Ob Ihr Beispiel funktioniert hätte, weiß ich nicht. Das waren ja doch sehr selbstverliebte Autokraten. Aber seit dem Arabischen Frühling sind die Voraussetzungen besser. Warum nicht da, wo es etwas besser läuft, also etwa Tunesien, Beispiele für die Region schaffen, positives zivilgesellschaftliches Engagement ausbauen?
Nach dem Ende des Kalten Krieges haben alle davon gesprochen, jetzt gelte es, die Friedensdividende einzusammeln. Gibt es Kriegstreiber, die das verhindert haben?
Das ist mir zu simpel, ich halte nichts von Verschwörungstheorien. O. k., da war die Rüstungsindustrie, die um ihr Geschäft fürchtete. Aber es haben sich auch in den 1990er Jahren zwei politische Diskurse in höchst ambivalenter Weise verbunden: das Konzept menschlicher Sicherheit und Schutz von Menschenrechten mit der Frage, was man denn nun eigentlich mit dem Militär anstellen solle. Die Nato hat zehn Jahre nach einer neuen Mission gesucht.
Hätte sich die Nato nicht direkt nach dem Ende des Kalten Krieges auflösen sollen?

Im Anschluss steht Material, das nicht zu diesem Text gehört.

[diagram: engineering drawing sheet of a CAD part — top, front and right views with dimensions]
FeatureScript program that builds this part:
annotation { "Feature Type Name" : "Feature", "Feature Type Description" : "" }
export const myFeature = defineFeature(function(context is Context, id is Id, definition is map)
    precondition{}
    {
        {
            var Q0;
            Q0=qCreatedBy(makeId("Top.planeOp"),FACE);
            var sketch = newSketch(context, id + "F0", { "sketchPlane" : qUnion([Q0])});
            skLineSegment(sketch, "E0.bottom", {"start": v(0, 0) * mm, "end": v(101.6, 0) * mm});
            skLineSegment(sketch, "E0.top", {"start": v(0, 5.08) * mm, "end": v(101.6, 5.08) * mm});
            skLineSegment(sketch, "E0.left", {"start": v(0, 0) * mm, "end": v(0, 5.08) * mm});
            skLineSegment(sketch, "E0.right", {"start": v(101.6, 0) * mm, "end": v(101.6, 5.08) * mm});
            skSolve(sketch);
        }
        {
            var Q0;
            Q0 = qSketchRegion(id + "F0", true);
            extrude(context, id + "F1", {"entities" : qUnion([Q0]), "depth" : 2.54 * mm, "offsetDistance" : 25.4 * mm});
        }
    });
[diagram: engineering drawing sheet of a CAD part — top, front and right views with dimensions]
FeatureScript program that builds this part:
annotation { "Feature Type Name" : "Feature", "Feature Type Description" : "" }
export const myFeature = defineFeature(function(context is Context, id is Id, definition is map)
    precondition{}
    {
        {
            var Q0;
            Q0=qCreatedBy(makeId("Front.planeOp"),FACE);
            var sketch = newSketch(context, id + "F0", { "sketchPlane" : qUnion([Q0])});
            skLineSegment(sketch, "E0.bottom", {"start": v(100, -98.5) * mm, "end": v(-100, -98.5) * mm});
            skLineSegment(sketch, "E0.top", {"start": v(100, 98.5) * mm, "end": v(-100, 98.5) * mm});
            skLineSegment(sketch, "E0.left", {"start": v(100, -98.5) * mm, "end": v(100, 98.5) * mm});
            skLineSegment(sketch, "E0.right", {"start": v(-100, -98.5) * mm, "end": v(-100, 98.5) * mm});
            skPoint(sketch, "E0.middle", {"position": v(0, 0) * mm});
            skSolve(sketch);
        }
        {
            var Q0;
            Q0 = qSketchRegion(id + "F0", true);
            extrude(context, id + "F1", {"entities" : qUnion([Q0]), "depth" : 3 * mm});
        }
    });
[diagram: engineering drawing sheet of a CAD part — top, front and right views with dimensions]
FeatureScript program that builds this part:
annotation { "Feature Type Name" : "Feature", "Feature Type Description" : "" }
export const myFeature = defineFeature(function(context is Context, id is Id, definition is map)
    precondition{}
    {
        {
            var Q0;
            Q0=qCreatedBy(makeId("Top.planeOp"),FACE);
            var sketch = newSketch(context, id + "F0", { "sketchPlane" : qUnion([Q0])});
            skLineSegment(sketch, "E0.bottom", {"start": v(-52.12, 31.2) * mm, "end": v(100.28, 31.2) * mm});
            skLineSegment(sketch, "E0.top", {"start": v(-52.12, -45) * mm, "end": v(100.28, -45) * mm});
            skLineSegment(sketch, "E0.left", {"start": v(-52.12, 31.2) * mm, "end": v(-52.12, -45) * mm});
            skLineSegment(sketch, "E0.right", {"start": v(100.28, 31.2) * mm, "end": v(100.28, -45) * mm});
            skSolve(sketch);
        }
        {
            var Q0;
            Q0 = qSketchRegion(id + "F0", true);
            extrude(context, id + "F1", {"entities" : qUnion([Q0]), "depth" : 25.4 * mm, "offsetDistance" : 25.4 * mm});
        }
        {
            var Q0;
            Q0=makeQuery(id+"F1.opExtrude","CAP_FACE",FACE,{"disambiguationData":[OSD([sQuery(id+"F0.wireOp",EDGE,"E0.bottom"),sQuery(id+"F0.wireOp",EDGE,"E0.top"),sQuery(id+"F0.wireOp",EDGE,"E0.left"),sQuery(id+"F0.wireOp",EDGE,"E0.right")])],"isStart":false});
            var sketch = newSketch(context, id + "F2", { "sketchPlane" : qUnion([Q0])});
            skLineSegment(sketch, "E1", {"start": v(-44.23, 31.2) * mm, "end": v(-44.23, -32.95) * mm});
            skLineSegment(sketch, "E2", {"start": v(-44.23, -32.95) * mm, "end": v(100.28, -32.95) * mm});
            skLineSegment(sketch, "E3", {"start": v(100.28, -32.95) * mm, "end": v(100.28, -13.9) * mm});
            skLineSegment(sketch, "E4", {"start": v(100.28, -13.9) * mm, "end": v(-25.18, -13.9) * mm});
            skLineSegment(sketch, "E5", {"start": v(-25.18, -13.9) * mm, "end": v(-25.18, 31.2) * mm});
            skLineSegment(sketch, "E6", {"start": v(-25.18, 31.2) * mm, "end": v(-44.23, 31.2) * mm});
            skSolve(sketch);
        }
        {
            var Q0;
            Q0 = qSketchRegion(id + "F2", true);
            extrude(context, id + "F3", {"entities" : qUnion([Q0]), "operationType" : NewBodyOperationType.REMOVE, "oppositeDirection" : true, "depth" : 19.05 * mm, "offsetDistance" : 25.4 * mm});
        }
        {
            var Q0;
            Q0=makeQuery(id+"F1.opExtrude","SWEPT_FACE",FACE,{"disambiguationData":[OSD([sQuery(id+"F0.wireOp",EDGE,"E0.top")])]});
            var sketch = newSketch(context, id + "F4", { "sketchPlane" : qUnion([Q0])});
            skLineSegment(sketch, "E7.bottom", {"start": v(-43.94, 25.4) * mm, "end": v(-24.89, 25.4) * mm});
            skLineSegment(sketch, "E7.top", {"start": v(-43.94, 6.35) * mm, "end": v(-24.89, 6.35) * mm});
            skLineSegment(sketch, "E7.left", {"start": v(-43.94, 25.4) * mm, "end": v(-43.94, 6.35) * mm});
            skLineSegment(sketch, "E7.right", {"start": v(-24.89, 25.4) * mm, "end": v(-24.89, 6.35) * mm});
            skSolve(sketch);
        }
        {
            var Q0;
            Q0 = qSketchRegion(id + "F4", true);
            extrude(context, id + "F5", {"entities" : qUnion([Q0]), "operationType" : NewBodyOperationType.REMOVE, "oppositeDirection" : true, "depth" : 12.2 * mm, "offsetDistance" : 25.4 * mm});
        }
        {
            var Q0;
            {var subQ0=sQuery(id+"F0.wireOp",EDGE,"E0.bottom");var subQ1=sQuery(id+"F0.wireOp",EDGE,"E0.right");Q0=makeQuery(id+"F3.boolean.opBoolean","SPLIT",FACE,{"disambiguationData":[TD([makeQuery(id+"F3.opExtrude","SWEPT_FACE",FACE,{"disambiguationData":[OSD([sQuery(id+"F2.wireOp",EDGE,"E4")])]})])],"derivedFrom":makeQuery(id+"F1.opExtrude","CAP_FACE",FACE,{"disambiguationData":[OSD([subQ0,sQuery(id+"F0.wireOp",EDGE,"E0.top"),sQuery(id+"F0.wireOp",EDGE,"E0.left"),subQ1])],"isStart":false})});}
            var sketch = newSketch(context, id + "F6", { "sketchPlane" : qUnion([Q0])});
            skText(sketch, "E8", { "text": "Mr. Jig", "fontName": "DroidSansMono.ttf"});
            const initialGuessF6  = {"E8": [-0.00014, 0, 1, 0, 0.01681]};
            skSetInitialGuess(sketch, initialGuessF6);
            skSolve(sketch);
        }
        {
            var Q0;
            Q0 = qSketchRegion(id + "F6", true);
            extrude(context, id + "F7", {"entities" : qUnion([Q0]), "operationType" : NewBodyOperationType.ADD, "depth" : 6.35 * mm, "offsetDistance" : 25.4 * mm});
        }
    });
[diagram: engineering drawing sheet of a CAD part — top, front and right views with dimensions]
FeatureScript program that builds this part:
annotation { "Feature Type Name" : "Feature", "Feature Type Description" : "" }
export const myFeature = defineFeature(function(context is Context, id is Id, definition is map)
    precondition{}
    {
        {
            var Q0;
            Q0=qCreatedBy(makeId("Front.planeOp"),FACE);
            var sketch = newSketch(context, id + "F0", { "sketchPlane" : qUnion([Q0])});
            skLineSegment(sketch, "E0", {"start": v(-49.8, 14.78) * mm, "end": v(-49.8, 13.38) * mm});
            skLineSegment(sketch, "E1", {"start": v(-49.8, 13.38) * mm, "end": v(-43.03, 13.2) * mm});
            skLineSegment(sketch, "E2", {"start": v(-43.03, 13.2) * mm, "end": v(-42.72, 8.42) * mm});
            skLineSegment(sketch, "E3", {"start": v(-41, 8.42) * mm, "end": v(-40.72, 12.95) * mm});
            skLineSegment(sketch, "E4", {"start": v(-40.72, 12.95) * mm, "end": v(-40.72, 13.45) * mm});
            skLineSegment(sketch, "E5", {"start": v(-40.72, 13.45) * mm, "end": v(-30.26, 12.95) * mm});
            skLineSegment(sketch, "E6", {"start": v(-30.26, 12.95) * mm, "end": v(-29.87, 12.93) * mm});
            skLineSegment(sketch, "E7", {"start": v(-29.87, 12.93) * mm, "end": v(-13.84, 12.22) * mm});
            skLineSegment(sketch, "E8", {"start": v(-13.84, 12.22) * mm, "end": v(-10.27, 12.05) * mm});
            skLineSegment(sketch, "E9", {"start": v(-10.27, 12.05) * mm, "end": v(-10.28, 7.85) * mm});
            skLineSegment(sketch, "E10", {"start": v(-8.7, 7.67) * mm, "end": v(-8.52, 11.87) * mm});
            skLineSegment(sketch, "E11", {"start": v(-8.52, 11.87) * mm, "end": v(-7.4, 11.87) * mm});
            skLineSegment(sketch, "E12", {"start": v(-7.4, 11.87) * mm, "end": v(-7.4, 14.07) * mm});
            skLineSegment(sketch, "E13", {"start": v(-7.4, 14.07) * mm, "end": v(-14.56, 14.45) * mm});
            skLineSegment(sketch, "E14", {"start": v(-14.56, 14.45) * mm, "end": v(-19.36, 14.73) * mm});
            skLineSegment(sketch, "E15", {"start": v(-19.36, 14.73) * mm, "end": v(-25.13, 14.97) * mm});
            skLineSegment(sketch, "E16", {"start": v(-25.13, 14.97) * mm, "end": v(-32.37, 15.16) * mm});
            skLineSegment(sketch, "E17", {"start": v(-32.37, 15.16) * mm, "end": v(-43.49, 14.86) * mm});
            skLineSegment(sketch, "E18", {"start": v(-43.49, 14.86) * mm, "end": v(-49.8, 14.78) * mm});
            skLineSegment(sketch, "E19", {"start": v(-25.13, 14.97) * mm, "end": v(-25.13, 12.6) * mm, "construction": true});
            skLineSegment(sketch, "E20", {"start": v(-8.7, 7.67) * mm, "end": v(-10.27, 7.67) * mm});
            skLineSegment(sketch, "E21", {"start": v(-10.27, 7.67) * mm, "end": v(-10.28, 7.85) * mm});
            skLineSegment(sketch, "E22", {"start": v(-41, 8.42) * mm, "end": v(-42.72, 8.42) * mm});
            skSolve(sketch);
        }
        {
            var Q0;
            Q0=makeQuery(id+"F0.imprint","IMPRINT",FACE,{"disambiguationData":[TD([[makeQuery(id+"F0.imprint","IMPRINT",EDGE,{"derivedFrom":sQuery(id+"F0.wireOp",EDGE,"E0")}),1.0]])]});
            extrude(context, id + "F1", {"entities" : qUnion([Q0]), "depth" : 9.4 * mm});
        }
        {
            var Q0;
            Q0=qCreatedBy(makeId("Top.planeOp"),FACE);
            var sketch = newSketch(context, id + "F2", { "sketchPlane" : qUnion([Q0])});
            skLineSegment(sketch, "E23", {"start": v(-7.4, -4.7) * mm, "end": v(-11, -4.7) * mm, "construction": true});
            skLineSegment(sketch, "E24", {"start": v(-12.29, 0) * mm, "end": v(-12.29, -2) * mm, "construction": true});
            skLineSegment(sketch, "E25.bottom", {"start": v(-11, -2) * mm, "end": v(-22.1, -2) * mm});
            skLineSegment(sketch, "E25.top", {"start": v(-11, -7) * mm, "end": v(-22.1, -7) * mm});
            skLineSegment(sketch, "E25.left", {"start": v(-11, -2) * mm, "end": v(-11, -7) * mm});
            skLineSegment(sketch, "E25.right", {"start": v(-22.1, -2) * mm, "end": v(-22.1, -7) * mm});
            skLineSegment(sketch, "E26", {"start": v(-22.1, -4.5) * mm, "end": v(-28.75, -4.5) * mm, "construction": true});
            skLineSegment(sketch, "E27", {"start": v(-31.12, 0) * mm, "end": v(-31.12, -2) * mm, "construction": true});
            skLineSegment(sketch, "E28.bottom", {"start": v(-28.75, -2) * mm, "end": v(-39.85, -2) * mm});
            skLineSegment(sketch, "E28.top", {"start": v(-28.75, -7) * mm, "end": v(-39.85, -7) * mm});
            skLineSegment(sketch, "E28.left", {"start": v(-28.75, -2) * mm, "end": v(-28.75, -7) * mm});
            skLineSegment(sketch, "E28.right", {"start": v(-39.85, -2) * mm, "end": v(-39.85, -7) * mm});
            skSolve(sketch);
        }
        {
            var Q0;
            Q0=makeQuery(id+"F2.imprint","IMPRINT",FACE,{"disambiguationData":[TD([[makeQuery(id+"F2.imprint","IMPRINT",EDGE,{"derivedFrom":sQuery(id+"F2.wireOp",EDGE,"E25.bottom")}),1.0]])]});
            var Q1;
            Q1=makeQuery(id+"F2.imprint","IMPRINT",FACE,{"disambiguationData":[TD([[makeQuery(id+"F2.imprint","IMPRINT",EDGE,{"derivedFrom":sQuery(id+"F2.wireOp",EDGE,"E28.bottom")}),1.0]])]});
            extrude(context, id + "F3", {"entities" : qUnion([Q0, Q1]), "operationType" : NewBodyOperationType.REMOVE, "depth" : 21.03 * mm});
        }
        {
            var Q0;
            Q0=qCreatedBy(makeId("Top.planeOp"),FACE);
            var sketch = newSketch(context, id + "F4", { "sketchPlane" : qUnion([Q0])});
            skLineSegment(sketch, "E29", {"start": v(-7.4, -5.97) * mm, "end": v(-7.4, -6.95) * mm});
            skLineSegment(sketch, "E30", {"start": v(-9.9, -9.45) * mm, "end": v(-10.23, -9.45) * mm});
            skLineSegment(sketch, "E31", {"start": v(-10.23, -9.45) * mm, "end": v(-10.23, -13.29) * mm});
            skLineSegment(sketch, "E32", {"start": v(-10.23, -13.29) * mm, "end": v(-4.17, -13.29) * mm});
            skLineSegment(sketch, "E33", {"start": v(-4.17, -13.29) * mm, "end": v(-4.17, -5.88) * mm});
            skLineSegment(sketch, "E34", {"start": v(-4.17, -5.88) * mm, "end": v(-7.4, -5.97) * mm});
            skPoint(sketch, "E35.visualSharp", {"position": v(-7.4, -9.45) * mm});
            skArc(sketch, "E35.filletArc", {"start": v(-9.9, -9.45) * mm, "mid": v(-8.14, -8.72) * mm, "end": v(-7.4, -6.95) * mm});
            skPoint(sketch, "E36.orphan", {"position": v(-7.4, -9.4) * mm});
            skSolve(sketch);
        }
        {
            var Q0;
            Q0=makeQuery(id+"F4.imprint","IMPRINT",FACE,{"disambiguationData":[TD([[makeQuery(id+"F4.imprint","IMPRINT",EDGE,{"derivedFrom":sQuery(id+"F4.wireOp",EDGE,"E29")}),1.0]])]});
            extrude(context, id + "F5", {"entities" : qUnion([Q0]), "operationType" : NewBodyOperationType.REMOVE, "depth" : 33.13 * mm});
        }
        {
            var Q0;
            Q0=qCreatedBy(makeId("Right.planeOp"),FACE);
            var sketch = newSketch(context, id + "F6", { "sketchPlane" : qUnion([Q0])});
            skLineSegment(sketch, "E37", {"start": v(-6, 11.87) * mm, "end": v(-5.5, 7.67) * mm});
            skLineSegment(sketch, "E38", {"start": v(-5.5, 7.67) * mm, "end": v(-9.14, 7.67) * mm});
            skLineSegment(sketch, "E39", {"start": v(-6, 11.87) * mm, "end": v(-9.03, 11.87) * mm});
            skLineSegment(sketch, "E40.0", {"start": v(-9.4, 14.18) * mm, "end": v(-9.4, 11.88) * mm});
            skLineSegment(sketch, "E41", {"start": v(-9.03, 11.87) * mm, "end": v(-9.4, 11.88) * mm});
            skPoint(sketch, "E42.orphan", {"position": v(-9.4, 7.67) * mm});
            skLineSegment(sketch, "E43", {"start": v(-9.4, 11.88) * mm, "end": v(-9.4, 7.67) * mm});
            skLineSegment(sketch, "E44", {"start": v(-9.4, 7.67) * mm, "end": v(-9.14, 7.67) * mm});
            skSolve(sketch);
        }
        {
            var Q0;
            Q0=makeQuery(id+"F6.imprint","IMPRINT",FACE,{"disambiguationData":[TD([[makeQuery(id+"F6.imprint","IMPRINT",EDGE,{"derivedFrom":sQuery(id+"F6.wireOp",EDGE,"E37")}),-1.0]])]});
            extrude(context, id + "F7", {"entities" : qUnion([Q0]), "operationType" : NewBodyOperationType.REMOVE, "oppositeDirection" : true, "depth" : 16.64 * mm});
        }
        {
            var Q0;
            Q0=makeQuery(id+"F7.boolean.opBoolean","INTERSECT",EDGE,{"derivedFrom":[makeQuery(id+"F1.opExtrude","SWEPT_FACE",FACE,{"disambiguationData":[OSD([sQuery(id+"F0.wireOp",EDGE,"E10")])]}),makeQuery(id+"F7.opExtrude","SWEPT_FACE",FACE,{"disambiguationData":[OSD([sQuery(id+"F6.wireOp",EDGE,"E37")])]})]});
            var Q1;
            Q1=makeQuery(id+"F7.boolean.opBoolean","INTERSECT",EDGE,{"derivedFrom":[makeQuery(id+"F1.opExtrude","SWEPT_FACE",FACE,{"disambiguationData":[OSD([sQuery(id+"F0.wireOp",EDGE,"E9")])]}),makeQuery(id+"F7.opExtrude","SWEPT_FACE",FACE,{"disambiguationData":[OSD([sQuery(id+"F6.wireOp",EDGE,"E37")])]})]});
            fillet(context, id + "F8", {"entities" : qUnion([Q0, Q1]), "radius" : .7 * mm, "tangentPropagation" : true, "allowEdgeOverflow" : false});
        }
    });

Das hätte nicht nur ich gut gefunden. Und Deutschland hätte mit seiner wiedergewonnenen Souveränität dafür werben sollen. Aber wir haben nicht visionär gedacht, sondern Bündnistreue zur Staatsräson gemacht, und am Ende der 1990er Jahre stand dann die Rechtfertigung neuer militärischer Interventionen – der Kosovokrieg ohne UN-Mandat, ein Tabubruch. Nach 9/11 wurden die meisten auf aktive Friedensförderung setzenden Ansätze hinweggefegt. Das Ergebnis sehen wir heute.